Well, mostly the fact that there isn’t one. Not an actual walk-in-the- door, gaze-at-the-paintings one. It’s not for lack of material to be shown – there are about twenty thousand portraits, drawings and prints in the archives. There are about four million photographs, including a complete collection, in negatives or prints, of Yousuf Karsh’s work. There are thousands of caricatures, of medals and stamps. The images make visible the people who are Canada’s past and present. Not just politicians, but writers, actors, athletes, scientists, ordinary joes – all kinds of people. They show Canada as it was and as it is.
There was even a building that was designated to become the Gallery, once. And then the possibility that some lucky city outside Ottawa would successfully bid to become the home of the Gallery. Then, it seems, the idea of an actual physical gallery was quietly put to bed, and along with it the chance that any one of who chose to could see these images for ourselves, stand in front of them and wonder about the people that we see in them. Except, if we are lucky, for those few images which are chosen to go out on traveling exhibitions.
In it’s last incarnation, the Portrait Gallery did put together some appealing online exhibits and community activities. They are interesting and informative – but limited in their range and impact by the medium they are presented through. Images online are only a representation of the original images, and the context in which we see them is affected by the ideas of the person putting the images there. Important and valuable, but no replacement for looking at the originals.

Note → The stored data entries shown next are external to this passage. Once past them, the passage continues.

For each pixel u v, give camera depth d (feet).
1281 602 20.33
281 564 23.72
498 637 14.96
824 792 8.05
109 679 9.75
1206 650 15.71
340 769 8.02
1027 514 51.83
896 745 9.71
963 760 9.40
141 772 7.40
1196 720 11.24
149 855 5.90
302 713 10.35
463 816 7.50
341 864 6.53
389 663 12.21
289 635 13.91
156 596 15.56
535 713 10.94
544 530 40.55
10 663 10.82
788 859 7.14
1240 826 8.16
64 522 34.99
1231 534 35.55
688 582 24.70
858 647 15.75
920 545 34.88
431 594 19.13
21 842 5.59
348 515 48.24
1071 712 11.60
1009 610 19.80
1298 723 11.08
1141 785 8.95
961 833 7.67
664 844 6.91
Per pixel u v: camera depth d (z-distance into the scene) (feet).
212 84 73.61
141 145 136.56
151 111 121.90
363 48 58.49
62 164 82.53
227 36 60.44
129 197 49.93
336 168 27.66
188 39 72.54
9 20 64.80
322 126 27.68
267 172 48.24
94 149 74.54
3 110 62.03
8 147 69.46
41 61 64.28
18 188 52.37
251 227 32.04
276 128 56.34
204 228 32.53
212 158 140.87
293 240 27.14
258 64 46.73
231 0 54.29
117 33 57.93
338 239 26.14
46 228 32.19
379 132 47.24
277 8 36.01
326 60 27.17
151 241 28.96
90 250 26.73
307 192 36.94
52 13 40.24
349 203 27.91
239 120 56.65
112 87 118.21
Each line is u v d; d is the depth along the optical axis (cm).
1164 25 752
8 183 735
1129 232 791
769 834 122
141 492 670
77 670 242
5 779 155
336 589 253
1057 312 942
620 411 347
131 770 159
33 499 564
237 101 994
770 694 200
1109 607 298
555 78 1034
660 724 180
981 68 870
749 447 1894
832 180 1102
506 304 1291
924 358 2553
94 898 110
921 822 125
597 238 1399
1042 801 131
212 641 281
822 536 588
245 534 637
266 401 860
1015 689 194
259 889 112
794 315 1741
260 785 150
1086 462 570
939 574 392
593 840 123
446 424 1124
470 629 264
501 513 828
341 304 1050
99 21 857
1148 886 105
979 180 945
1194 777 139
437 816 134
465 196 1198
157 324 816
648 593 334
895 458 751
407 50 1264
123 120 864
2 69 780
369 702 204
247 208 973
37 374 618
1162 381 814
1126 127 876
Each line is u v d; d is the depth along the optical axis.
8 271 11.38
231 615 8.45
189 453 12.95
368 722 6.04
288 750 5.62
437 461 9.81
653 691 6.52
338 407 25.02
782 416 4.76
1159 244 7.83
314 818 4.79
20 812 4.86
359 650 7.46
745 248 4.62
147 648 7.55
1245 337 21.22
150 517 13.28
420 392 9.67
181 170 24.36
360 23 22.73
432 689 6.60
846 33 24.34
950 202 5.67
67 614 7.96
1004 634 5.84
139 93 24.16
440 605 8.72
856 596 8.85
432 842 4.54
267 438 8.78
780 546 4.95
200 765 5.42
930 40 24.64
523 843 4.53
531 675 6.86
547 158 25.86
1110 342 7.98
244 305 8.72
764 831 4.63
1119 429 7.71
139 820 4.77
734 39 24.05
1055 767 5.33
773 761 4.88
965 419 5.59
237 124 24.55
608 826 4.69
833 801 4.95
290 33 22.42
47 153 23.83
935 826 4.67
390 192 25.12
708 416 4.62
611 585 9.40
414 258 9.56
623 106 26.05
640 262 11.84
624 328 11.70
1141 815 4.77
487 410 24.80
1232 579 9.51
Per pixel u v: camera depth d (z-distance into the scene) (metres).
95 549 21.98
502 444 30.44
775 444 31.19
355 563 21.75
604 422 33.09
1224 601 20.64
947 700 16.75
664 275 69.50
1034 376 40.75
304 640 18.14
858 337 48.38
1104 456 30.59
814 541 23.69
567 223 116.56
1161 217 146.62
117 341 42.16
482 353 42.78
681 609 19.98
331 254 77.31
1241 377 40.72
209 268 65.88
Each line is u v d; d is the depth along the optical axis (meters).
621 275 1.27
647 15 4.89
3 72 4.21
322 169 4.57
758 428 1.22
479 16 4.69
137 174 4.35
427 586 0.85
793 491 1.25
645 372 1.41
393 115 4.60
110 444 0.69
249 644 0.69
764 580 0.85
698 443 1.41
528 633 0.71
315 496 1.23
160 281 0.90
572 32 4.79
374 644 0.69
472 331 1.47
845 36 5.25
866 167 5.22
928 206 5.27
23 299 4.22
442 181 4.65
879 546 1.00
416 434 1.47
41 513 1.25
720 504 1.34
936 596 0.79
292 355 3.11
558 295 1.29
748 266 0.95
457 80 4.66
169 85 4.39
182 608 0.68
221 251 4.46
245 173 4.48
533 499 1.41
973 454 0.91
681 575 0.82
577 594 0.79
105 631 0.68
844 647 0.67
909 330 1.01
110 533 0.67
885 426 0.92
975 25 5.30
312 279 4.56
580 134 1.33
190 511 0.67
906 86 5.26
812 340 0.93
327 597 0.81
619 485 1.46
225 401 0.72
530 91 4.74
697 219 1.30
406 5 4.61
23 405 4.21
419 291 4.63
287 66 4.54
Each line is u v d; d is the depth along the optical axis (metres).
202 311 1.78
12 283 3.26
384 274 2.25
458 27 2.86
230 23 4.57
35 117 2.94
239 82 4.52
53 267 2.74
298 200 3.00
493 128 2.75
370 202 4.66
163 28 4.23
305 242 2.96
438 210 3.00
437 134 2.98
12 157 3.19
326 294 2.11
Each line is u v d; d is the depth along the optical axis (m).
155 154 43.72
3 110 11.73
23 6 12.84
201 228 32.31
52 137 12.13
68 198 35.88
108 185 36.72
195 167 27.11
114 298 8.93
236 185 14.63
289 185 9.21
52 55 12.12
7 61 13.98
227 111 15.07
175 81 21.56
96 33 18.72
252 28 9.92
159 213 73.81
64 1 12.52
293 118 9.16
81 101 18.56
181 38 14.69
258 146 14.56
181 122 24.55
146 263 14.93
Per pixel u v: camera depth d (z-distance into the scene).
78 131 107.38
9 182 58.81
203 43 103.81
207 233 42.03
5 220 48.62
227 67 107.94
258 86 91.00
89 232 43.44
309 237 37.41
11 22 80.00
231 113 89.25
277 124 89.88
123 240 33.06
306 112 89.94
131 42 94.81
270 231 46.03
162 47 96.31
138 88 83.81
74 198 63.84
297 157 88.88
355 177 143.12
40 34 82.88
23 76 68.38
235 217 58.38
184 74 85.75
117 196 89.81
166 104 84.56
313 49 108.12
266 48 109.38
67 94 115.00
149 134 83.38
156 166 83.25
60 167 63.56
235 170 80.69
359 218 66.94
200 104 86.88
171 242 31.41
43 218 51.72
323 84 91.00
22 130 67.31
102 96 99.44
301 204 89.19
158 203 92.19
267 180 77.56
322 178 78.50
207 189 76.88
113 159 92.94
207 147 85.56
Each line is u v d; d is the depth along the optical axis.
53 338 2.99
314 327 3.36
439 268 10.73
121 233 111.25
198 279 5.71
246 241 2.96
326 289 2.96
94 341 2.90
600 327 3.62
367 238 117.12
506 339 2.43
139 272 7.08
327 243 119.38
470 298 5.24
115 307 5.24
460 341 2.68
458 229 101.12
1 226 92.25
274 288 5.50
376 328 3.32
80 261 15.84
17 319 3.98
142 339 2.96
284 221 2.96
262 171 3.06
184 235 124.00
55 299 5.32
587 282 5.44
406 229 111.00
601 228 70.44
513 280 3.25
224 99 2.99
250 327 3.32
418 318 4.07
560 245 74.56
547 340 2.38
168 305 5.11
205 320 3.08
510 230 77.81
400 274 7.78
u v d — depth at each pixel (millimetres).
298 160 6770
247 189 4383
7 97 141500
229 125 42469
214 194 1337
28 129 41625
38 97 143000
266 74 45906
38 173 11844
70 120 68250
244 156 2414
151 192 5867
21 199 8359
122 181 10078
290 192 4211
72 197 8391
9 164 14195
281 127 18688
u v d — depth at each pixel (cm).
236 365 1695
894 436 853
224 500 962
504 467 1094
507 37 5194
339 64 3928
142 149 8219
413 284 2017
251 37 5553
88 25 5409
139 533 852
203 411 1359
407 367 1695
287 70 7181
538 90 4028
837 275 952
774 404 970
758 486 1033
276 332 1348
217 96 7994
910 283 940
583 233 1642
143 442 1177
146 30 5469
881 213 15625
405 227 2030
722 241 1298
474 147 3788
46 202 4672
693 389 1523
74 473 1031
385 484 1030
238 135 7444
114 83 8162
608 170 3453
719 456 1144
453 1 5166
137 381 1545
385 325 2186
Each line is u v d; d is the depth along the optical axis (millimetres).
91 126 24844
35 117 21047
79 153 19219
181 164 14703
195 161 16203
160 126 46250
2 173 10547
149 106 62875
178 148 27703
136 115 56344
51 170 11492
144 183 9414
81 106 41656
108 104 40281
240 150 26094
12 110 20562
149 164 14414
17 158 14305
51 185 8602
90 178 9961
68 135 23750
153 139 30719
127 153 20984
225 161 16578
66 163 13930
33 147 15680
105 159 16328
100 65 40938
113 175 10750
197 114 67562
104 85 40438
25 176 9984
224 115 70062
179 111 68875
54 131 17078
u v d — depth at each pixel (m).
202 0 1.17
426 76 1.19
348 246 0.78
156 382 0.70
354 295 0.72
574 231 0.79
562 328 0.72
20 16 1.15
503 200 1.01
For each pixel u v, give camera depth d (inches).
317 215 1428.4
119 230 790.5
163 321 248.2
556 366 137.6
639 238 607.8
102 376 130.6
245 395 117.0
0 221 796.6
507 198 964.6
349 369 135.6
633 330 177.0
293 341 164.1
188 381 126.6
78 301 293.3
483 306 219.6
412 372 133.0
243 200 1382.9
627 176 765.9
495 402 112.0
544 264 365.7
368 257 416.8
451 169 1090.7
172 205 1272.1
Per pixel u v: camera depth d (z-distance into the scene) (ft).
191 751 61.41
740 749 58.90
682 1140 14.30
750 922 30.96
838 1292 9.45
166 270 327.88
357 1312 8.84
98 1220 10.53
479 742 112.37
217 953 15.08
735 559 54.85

So, why care? Because portraits bring other times and other people to life in our imaginations. Because they give us a window into our history. Because the images were created, and given or donated, so that they might be shared. Because an image means nothing until other people see it and share it.
The National Portrait Gallery should speak clearly and proudly of who we are, sharing the images in its care with us and with the world. Perhaps one day it will be able to do more than it can now. I wish that day were today.